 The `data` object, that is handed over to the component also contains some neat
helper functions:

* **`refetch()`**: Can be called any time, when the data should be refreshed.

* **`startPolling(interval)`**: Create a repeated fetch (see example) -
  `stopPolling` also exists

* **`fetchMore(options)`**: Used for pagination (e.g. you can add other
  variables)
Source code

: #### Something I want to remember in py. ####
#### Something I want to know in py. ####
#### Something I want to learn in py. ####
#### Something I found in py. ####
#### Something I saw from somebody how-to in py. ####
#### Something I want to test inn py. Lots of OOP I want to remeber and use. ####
━━━━━━
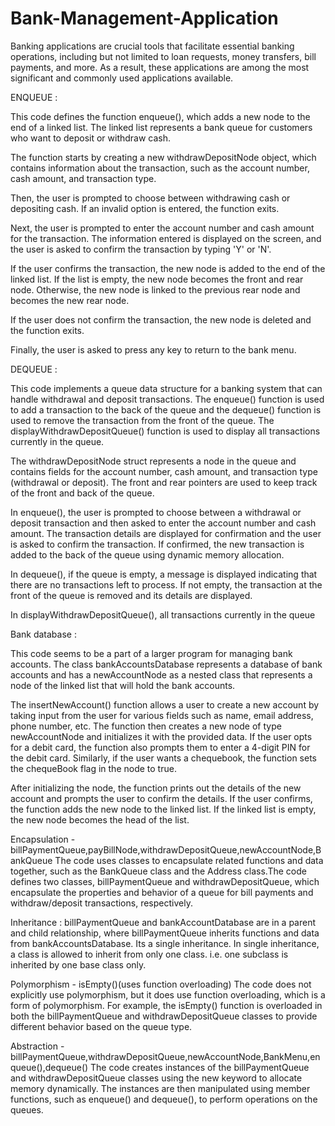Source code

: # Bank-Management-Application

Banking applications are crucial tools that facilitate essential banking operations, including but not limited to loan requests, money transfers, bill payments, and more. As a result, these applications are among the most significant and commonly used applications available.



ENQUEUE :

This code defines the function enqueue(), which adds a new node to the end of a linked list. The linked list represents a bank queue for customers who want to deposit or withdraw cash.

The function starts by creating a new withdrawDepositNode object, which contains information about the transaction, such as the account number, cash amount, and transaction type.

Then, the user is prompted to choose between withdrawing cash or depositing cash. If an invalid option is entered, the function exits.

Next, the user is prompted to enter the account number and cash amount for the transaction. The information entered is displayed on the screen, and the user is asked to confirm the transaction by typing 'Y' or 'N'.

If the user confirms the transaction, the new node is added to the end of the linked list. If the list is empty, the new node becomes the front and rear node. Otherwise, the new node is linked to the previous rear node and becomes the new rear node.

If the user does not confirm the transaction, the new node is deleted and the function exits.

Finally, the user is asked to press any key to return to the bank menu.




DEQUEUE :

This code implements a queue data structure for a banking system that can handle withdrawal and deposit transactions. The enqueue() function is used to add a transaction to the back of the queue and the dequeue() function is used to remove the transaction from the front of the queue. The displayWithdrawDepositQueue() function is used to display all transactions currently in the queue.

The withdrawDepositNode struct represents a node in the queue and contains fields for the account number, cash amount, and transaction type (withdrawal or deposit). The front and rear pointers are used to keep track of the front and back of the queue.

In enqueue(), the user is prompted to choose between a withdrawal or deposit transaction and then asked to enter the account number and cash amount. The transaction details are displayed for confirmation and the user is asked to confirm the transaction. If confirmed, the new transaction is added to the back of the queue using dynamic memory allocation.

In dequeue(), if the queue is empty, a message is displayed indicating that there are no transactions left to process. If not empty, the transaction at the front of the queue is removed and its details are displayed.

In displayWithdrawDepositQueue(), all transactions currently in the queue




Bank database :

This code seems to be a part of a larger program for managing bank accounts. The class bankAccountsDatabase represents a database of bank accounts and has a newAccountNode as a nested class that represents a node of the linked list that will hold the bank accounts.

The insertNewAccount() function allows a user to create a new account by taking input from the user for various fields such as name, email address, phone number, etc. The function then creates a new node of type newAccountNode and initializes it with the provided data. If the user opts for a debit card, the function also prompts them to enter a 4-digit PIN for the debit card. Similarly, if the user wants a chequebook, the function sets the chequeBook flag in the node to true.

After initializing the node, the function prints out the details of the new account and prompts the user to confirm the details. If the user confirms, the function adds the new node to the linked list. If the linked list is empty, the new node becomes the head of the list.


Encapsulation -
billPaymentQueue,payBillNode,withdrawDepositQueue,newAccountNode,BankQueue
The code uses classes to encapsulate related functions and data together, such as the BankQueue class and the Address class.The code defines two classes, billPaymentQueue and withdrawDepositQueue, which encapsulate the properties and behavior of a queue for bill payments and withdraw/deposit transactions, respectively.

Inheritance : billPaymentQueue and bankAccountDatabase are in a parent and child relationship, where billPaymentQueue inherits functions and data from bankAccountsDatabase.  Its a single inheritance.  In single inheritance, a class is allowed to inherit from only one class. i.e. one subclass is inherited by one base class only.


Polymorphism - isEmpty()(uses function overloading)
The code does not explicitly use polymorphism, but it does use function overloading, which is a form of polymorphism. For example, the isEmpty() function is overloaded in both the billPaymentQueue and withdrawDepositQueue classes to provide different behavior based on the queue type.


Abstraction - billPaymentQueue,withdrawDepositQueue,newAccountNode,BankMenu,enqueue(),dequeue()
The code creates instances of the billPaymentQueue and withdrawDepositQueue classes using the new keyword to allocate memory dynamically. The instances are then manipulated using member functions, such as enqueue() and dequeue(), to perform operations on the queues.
━━━━━━
Your answer must consist solely of the lines above between the line holding "contains some neat" and the line holding "#### Something I want to test", inclusive, copied exactly.

 The `data` object, that is handed over to the component also contains some neat
helper functions:

* **`refetch()`**: Can be called any time, when the data should be refreshed.

* **`startPolling(interval)`**: Create a repeated fetch (see example) -
  `stopPolling` also exists

* **`fetchMore(options)`**: Used for pagination (e.g. you can add other
  variables)
Source code

: #### Something I want to remember in py. ####
#### Something I want to know in py. ####
#### Something I want to learn in py. ####
#### Something I found in py. ####
#### Something I saw from somebody how-to in py. ####
#### Something I want to test inn py. Lots of OOP I want to remeber and use. ####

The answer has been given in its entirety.